**Goal of the exercise:** Copy exactly the stretch of data below from the line with "vfov_deg: 18.2" through the line with "focal_mm: 50", including both of those lines.

**Source data:**
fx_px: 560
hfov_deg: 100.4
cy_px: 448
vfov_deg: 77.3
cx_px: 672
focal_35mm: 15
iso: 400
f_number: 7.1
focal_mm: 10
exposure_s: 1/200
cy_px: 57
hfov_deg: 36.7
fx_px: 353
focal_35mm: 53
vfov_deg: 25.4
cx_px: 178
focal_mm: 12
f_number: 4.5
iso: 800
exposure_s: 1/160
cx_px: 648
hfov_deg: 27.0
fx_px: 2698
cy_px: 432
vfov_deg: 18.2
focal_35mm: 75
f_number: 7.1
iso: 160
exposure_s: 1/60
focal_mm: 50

---

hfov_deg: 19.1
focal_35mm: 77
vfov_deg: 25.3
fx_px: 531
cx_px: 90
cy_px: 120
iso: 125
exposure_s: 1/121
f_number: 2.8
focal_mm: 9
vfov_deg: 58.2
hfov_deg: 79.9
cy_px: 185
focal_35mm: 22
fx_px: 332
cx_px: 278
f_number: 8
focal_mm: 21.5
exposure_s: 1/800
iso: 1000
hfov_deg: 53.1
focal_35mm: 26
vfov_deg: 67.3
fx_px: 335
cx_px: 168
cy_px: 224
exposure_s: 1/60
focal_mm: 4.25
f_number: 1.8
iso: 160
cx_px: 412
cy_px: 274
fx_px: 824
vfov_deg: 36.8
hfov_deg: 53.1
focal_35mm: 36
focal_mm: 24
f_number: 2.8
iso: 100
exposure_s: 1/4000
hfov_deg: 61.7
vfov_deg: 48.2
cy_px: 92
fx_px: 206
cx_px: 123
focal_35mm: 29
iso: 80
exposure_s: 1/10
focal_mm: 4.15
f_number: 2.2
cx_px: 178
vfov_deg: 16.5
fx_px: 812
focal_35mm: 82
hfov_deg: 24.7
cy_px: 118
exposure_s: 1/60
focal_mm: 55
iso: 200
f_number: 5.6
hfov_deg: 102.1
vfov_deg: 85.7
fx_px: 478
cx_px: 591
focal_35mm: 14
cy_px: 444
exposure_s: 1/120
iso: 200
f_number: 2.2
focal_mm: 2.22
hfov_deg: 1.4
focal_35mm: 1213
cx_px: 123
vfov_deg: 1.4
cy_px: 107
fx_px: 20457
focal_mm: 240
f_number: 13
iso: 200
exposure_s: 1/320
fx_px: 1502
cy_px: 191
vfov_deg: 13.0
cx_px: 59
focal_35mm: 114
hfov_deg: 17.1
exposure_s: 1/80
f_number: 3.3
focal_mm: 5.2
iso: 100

**Exercise response:**
vfov_deg: 18.2
focal_35mm: 75
f_number: 7.1
iso: 160
exposure_s: 1/60
focal_mm: 50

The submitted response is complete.